Когда вам последний раз читали вслух? Если вспомнить, наверное, еще в детстве — тут же приходят воспоминания, как было надежно и спокойно лежать под одеялом или на чьих-то руках, а вокруг, словно паутина, распутывалась история.
Сейдж начала историю о пекаре и его дочери; об опьяненном властью солдате, который был в нее влюблен; о череде убийств, которые прокатились по деревушке.
Я смотрю, как она читает. Ее голос меняется в зависимости от того, за какой персонаж она говорит. Рассказ Минки напоминает мне сказки братьев Гримм, Исаака Динесена, Ганса Христиана Андерсена. Напоминает о тех временах, когда в сказках еще не жили диснеевские принцессы и танцующие животные, а сами сказки были мрачными, опасными и кровавыми. В те далекие времена любовь приносила страдания, а счастливый конец давался дорогой ценой.

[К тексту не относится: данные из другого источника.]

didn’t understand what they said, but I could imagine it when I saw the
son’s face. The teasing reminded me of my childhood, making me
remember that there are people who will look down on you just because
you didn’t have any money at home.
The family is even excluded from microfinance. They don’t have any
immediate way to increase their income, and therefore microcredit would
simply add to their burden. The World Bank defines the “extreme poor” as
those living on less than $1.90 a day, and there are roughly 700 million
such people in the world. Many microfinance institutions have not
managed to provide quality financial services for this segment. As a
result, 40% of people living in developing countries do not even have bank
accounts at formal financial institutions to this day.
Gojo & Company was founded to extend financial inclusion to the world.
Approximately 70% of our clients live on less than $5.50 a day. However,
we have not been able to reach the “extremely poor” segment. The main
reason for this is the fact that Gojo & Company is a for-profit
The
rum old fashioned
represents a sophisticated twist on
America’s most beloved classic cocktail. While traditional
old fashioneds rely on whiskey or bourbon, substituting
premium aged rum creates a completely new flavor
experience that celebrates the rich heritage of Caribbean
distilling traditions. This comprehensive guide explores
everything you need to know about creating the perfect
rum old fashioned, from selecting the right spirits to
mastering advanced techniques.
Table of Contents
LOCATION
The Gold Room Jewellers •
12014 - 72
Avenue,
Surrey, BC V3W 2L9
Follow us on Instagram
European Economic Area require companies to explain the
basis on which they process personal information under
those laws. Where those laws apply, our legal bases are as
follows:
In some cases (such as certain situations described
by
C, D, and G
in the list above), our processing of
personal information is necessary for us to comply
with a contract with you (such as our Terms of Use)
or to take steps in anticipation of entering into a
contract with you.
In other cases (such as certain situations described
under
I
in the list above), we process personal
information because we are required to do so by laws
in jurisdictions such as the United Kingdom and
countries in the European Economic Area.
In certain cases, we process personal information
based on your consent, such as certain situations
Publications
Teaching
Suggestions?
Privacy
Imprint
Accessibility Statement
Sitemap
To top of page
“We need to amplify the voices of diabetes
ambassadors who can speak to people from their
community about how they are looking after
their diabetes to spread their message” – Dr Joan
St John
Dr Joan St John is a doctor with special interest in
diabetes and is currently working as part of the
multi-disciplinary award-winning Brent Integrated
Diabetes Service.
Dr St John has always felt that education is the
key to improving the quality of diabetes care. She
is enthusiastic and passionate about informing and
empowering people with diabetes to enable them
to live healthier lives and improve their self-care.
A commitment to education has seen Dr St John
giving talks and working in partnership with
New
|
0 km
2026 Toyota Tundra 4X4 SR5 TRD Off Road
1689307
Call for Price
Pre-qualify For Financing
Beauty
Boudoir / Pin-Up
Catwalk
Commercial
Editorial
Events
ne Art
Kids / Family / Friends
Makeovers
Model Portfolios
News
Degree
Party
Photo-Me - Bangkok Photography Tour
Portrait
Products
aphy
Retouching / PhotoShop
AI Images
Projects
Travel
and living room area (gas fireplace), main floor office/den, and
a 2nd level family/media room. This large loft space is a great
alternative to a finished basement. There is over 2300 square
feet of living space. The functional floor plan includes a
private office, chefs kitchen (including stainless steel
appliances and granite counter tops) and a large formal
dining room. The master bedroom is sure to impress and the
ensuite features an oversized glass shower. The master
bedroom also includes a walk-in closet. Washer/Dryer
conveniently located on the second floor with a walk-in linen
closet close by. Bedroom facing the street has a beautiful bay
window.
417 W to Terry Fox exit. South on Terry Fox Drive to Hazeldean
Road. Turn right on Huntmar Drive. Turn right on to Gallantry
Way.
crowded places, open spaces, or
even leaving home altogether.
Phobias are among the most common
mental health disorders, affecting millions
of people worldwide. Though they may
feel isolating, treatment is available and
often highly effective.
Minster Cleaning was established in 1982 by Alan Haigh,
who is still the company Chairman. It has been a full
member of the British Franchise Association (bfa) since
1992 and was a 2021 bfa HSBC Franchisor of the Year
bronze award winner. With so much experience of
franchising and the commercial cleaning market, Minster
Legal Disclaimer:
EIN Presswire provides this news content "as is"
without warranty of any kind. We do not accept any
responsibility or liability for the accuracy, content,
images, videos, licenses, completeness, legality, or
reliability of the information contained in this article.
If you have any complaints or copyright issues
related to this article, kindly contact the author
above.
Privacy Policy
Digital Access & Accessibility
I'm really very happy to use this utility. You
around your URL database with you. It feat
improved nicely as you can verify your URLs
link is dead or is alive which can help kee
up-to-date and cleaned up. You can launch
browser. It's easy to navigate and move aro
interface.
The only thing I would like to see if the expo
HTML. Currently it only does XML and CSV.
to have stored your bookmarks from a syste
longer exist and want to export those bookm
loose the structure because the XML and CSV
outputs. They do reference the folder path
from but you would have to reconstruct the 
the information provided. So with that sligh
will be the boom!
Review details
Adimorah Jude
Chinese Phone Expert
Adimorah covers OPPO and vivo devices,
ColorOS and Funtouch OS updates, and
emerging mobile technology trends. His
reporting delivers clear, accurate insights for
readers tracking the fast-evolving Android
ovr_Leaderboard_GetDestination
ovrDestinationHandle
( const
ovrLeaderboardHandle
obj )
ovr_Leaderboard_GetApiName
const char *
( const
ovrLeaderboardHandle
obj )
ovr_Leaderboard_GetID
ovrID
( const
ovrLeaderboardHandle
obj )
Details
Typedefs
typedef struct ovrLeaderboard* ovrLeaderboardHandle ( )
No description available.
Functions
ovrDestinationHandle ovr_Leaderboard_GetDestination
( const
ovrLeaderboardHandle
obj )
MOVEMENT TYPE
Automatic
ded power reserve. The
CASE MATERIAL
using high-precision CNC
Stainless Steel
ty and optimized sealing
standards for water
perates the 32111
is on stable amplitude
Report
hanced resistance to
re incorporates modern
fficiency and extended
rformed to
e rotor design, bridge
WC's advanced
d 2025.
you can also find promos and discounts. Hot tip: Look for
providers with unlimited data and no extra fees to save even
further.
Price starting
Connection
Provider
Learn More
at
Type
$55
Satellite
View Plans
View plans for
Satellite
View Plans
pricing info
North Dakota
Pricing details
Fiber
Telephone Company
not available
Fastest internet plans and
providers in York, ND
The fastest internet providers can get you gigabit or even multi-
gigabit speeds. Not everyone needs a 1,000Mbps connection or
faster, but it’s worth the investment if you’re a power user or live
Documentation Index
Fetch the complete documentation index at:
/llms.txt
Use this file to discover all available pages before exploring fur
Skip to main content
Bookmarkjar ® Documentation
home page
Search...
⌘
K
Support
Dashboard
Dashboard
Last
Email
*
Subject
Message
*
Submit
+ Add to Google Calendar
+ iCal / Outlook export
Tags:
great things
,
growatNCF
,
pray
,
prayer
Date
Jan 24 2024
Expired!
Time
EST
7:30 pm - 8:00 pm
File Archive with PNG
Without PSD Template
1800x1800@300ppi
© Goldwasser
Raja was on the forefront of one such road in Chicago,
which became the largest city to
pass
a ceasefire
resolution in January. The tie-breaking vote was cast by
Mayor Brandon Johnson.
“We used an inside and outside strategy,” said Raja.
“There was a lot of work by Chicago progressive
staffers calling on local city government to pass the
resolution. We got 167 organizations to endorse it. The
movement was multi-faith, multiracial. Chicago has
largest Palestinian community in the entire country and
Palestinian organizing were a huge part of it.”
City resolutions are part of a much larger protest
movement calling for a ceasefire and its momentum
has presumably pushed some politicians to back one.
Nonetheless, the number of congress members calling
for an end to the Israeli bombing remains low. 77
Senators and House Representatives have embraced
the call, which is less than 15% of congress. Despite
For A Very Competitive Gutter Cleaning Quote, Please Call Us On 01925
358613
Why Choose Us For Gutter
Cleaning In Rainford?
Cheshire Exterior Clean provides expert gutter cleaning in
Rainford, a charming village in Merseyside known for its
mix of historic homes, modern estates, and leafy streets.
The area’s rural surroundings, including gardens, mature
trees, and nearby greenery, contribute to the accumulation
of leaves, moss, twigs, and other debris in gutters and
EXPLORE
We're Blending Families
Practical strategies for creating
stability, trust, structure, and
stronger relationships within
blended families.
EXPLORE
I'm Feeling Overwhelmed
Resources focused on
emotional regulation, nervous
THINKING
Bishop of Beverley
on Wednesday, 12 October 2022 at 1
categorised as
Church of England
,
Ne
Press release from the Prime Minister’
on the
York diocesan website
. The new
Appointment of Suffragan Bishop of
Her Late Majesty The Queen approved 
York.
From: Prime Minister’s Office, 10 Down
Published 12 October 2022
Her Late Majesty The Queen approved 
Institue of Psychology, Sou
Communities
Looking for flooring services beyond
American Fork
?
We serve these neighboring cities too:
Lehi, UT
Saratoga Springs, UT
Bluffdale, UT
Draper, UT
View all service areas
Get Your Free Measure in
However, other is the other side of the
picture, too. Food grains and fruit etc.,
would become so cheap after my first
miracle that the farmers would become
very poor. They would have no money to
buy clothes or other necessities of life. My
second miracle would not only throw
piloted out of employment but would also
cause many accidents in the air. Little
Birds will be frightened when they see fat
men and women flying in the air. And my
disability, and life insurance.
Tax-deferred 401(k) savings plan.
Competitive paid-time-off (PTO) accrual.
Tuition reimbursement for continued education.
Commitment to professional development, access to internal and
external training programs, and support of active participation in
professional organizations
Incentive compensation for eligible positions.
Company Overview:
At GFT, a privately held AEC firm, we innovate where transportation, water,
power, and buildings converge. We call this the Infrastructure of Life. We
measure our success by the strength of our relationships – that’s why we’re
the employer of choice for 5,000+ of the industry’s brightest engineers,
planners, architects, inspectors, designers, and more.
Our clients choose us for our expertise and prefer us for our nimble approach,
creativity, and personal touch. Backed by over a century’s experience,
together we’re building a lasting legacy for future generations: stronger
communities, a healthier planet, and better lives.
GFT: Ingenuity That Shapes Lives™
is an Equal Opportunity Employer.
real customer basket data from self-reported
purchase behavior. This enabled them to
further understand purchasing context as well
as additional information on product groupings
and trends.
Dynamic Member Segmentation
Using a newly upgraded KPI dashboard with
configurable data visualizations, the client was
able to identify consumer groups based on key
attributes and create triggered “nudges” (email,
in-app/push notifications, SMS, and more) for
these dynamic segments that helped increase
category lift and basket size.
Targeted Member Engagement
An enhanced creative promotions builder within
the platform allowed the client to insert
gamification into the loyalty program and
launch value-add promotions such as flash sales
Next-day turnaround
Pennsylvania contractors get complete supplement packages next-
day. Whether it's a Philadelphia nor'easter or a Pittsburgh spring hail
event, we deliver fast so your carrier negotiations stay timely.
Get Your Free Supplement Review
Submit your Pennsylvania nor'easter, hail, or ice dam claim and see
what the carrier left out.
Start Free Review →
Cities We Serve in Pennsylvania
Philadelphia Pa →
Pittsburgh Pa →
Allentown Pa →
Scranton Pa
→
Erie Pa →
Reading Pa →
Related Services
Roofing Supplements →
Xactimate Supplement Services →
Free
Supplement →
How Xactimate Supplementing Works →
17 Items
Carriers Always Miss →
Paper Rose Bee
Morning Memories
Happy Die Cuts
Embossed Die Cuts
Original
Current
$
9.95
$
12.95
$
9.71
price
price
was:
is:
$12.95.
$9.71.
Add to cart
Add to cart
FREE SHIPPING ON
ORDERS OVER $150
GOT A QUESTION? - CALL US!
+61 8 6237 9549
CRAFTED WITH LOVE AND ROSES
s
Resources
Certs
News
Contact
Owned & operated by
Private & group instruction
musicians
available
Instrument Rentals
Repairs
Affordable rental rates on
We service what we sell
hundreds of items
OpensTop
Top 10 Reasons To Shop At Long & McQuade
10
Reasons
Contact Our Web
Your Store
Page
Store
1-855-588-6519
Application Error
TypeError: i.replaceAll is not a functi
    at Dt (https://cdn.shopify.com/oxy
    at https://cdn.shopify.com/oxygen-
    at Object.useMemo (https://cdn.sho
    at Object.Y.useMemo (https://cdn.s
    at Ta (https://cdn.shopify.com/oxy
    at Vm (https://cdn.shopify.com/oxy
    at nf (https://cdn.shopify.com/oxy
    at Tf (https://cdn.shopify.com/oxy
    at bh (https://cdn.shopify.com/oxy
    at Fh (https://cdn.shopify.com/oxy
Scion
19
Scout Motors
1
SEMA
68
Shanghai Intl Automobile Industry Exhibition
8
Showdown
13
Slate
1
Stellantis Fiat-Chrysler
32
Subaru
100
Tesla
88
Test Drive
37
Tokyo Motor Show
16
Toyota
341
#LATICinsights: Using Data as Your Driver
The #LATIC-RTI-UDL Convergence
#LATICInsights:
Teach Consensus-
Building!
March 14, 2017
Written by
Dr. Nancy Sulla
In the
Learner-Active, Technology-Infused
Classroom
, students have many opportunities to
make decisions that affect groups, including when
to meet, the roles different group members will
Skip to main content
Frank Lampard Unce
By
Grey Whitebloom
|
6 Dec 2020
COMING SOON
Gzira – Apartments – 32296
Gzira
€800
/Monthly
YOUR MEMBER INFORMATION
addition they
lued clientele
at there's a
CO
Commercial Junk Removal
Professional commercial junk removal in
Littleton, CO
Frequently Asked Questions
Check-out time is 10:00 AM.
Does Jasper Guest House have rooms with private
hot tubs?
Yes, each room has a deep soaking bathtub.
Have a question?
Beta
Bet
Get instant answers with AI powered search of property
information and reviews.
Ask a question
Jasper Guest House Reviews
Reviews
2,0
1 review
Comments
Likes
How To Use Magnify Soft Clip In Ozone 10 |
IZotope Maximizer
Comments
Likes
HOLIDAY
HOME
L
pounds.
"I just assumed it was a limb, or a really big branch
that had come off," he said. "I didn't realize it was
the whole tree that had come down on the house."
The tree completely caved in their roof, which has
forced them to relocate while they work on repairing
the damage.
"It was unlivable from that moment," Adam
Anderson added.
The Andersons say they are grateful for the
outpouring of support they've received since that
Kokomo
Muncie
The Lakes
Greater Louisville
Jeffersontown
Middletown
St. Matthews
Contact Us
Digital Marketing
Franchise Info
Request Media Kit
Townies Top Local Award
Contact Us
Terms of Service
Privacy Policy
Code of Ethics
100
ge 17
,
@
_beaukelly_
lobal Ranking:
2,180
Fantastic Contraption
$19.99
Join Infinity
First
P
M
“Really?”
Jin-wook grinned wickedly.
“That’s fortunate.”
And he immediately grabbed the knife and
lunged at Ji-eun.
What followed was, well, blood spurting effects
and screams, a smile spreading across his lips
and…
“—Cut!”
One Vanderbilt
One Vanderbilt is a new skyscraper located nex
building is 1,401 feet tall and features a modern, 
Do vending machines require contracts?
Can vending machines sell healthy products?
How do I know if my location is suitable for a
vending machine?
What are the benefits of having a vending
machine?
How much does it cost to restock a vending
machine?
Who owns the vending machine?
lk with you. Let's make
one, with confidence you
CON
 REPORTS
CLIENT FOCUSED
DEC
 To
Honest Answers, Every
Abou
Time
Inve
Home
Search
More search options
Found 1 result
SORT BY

Эта поучительная сказка увлекает меня, но я отвлекаюсь, зачарованный пульсом, который бьется у Сейдж на шее чуть быстрее, когда впервые встречаются Аня и Алекс — такие разные люди.
Мы сами становимся нечистью, которая не спит по ночам. Уже брезжит рассвет, когда Сейдж дочитывает до того места, где Алекс попадает в расставленную солдатами ловушку. Его бросают в тюрьму, чтобы замучить до смерти. Если только он не убедит Аню убить его. Из сострадания.
Неожиданно Сейдж закрывает блокнот.
— Нельзя останавливаться, не дочитав, — возражаю я.
— Приходится. Больше бабушка не написала ни слова.
Ее волосы спутались, круги под глазами стали такими темными, что похожи на синяки.
— Минка знала, что было дальше, — задумчиво произношу я. — Даже если она решила никому из нас этого не рассказывать.
— Я собиралась спросить, почему она так и не дописала ее… но тогда не спросила. А теперь уже не спрошу. — Сейдж смотрит на меня, все ее чувства — во взгляде. — Как ты думаешь, чем закончится?
Я убираю прядь волос ей за ухо.
— Вот этим, — отвечаю я и целую неровный шрам.
Она сидит, затаив дыхание, но не отстраняется. Я целую ее в уголок глаза, где кожа натянута вниз из-за пересадки. Целую ее гладкие бледные веснушки, похожие на упавшие звезды.
А потом целую ее в губы.
Сперва я держу ее в объятиях, как хрустальную вазу. Мне приходится контролировать каждую клеточку своего тела, чтобы не сжать ее слишком крепко. Я еще никогда ни с одной женщиной такого не чувствовал: мне хотелось ее проглотить. «Думай о бейсболе», — говорю я себе. Но я не разбираюсь в бейсболе, поэтому начинаю мысленно перечислять судей Верховного Суда — только чтобы не отпугнуть ее слишком рьяным наскоком.
Но Сейдж, слава Богу, обвивает руками мою шею и крепко прижимается ко мне. Ерошит мои волосы, ее дыхание сливается с моим… Ее губы вкуса лимона и корицы, от нее пахнет кокосовым лосьоном и ленивыми закатами. Она живой оголенный провод, где бы она меня ни коснулась — обжигает.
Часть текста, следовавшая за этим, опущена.